There is no simple or easy answer to this question. First and foremost, this outbreak is taking place where a silent genocide has slowly occurred over the past 2 decades. The population is highly traumatized and highly skeptical of why Westerners are all of a sudden interested in helping them, so they are not lining up for help without a healthy amount of resistance. If we did not care about them getting shot or raped en masse, how could we possibly care about something they can’t even see? They also see huge injections of money and resources and almost none of that is benefiting them or their economy, leading to further resentment and the term “Ebola business.”

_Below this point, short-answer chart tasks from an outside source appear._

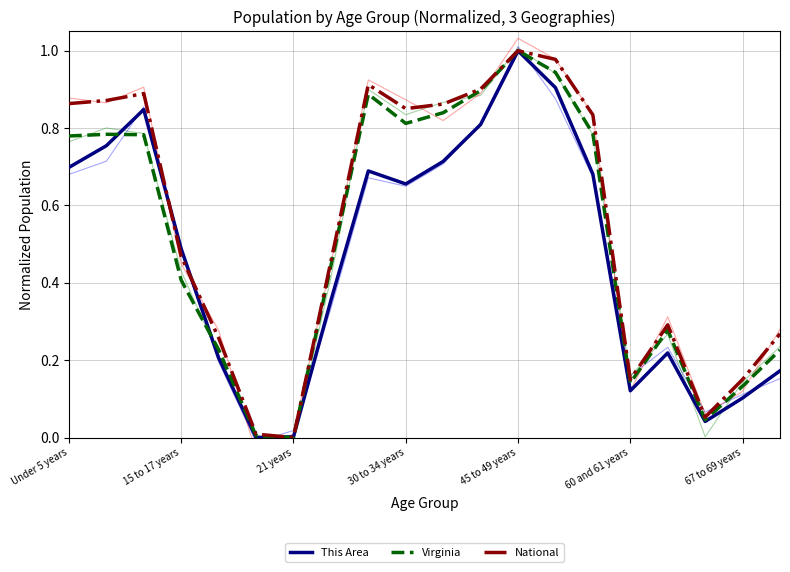

At 12, list the series in order from smallest to largest.

This Area, Virginia, National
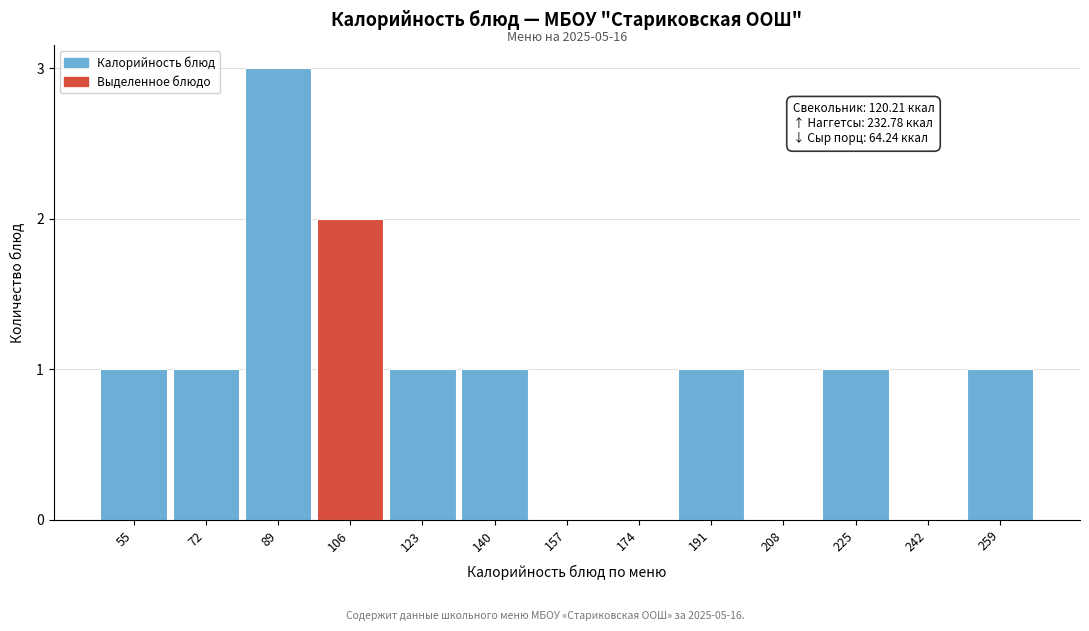

Reading left to right, what are all the values shown in this chart?

55=1	72=1	89=3	106=2	123=1	140=1	157=0	174=0	191=1	208=0	225=1	242=0	259=1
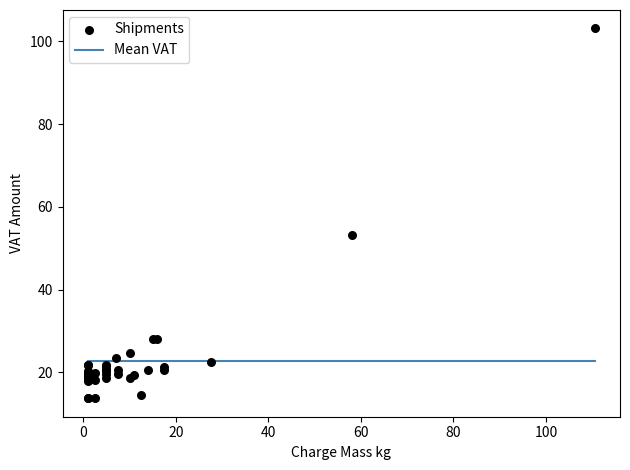

What Y value in the scatter plot is closest to 58?

53.2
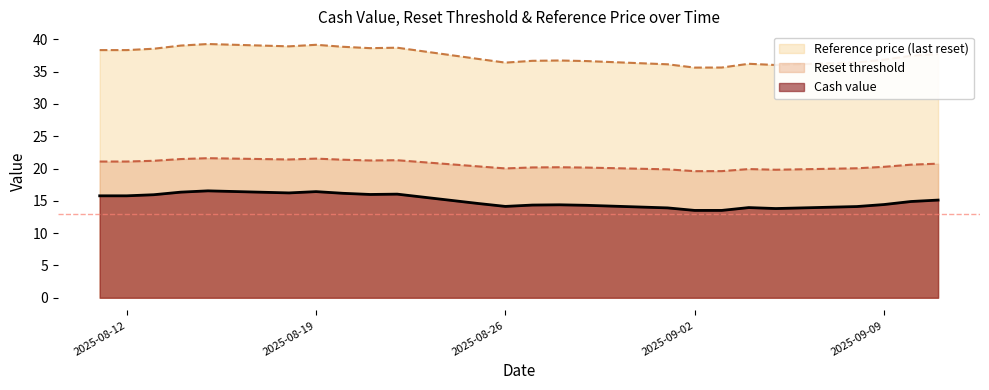

Rank the series at 2025-09-08 from highest to lowest value.

Reference price, Reset threshold, Cash value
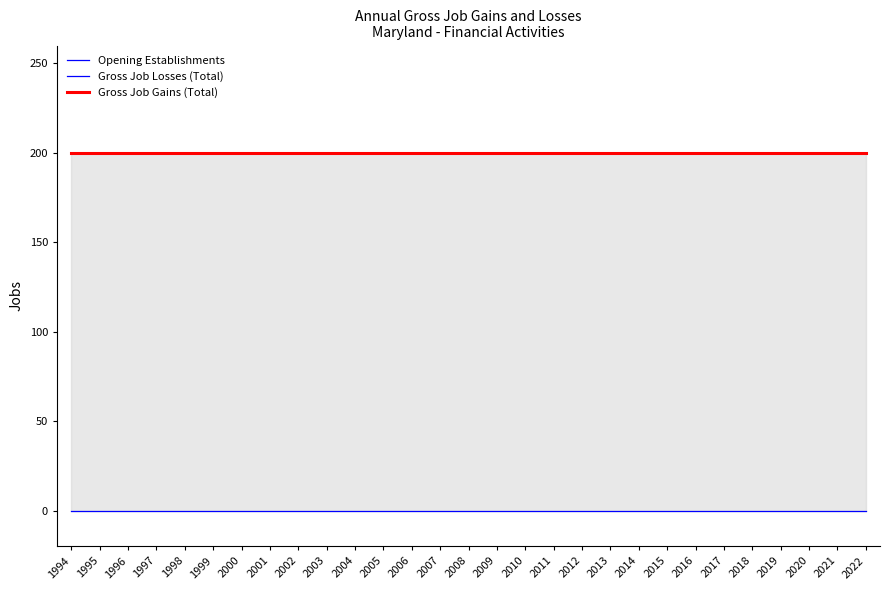

Which series has the largest range (max minus min)?

Opening Establishments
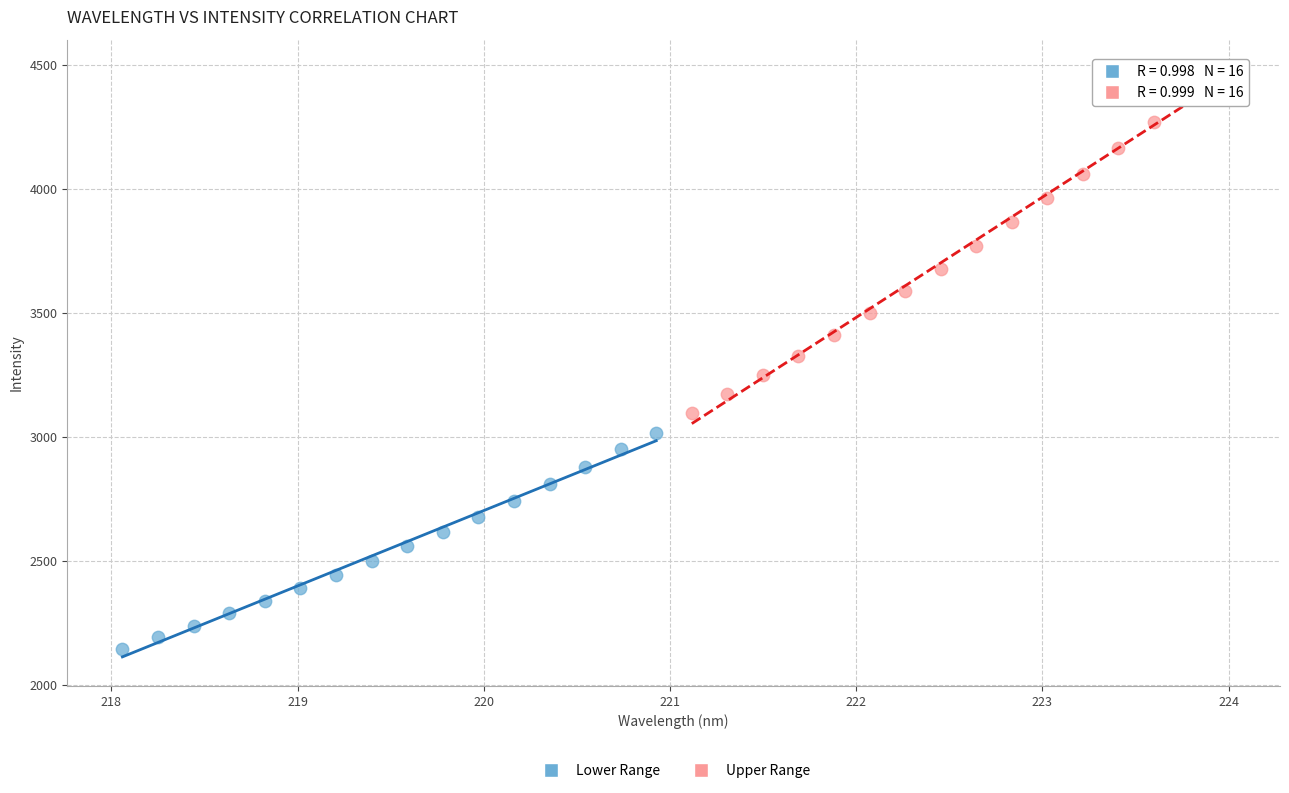

Which series contains the highest Y value?

Upper Range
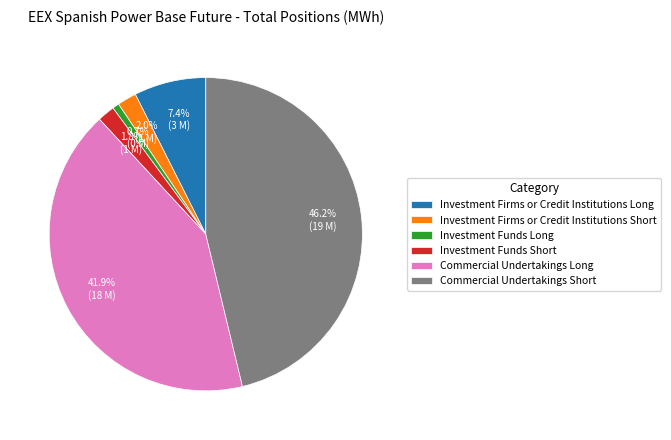

Count the number of slices in the pie.

6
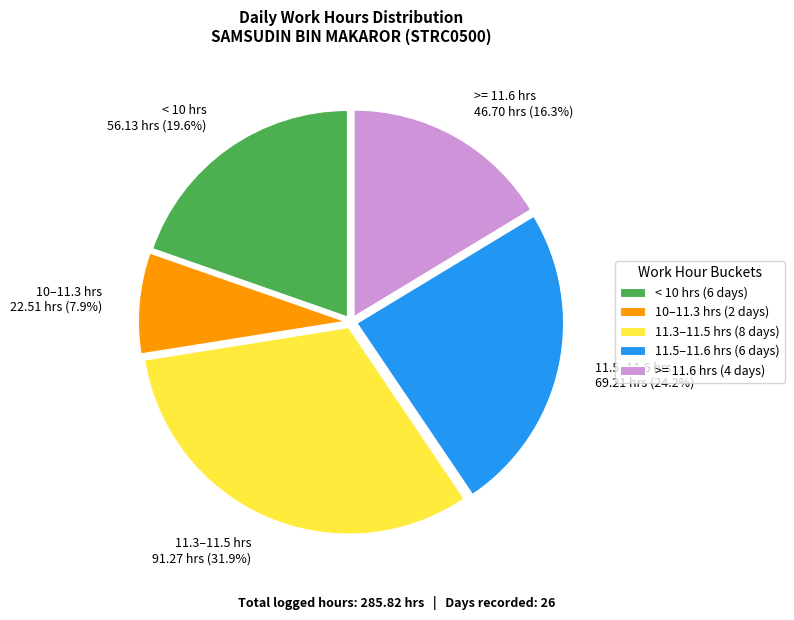

Does any single category account for the majority?

No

Secondly, the paradigm of outbreak response for the United States changed following the outbreak in West Africa. Rather than the CDC leading the response and other agencies playing support roles, outbreaks are now managed by the Office of US Foreign Disaster Assistance and response management and disaster area response teams, with other agencies called in as needed by those teams. CDC-led outbreak responses had public health experts in the driver’s seat, often with extensive Ebola and other dangerous disease experience. Working directly with public health experts from DRC and the system worked extremely well for 40 years, [but] CDC now has a minor role and disaster response experts have replaced them. Outbreaks are not like other natural disasters that happen, [where] the work is in the recovery operations. Outbreaks are like living adversaries and require specific expertise in infectious diseases and outbreak dynamics. Disaster response teams work far less directly with their local counterparts and rarely depend on subject matter experts to help with decision-making and instead use the West African Ebola outbreak as their benchmark for most decisions.
Lastly, DRC is not West Africa and we tend to forget that fact. It is nearly half the size of the USA and has myriad development issues with its health care system, especially in areas affected by conflict. There are different languages, tribalism, and lack of access to basic health care due to poverty and mistrust. The conflict occurring in eastern DRC between government and rebel forces has greatly hindered operations.